The rise and fall of the organizational form of peer production reflects a second lifecycle dynamic. Although the evidence for this second lifecycle is sketchier, we offer one more piece of anecdotal support in favor of it: the emblematic peer production communities were nearly all created before 2010. Linux was created in 1991; Apache in 1995, Wikipedia in 2001, OpenStreetMap in 2004, and StackExchange in 2009.
Mass collaboration and distributed knowledge sharing on the Internet has hardly slowed down. What has changed is the way that it is occurring. If Wikipedia were created today, we think it much more likely that it would have happened in a market. Which is to say that it would not have been Wikipedia at all.
We could conclude our essay focusing exclusively on the gloom-and-doom side of our story. The largest, most impactful, and most storied peer production communities are past their peaks, at best. Some of the most deeply innovative, public-spirited, and transformative parts of the web that helped build invaluable digital infrastructure relied upon by billions cannot hope to compete with venture-funded and for-profit alternatives that have found ways to enclose and extract resources that might have been shared far more widely. These are fair, accurate interpretations that make us fearful for the future and our collective ability to build a world in which everyone enjoys free access to the sum of all knowledge.
At the same time, we find that thinking about peer production lifecycles in the context of Wikipedia’s first twenty years opens up several strategic opportunities.
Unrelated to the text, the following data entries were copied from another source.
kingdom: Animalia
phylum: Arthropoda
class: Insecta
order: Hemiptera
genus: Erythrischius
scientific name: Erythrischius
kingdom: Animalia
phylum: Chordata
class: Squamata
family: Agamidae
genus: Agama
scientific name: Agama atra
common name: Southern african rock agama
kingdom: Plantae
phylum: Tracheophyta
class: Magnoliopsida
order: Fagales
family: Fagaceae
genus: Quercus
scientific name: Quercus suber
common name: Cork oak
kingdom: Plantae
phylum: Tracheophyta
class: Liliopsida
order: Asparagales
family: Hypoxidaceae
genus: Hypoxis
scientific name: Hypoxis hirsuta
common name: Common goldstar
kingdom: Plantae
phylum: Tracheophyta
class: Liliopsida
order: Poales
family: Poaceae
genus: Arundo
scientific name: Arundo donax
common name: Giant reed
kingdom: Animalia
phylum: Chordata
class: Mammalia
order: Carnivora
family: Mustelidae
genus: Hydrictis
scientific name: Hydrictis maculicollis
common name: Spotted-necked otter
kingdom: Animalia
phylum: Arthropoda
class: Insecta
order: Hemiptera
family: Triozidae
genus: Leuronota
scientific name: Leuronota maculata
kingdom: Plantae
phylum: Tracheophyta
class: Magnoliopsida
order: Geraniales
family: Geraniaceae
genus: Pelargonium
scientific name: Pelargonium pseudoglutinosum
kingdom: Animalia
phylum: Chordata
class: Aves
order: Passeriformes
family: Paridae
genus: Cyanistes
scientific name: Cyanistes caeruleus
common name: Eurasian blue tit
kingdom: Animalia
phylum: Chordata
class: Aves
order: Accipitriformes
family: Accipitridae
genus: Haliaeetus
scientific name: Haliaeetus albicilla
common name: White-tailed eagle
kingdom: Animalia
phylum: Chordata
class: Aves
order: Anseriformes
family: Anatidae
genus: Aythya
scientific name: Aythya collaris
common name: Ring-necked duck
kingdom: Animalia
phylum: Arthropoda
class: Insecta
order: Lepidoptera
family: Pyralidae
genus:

First, a deeper understanding of the patterns of community development that impact Wikipedia can inform policy interventions aimed at sustaining both the encyclopedic resources it has created and the communities of volunteers who have built them. Second, and in an analogous way, thinking about the past and present trajectories of peer production communities more broadly can justify opportunistic investments in the peer produced resources that currently exist as well as those that might be created. Open access, peer produced encyclopedias and other forms of public knowledge have enabled follow-on innovations, wealth, and social benefits that Wikipedia’s founders never saw coming.
The lifecycle dynamics we have described do not mean that Wikipedia is destined to die and disappear or that future efforts like Wikipedia cannot thrive in the future. But in that the conditions that allowed Wikipedia to emerge and grow have shifted, reproducing Wikipedia’s past successes will likely require additional resources and different tactics. With knowledge of the value that Wikipedia has produced in hand, it falls on us to tackle the new challenges of sustaining this value. We must develop new ways of balancing this goal with the goal of continued production. It falls on us to preserve the opportunity for similarly extraordinary collaborative efforts of the future.
This work was supported by the National Science Foundation (awards IIS-1617129 and IIS-1617468).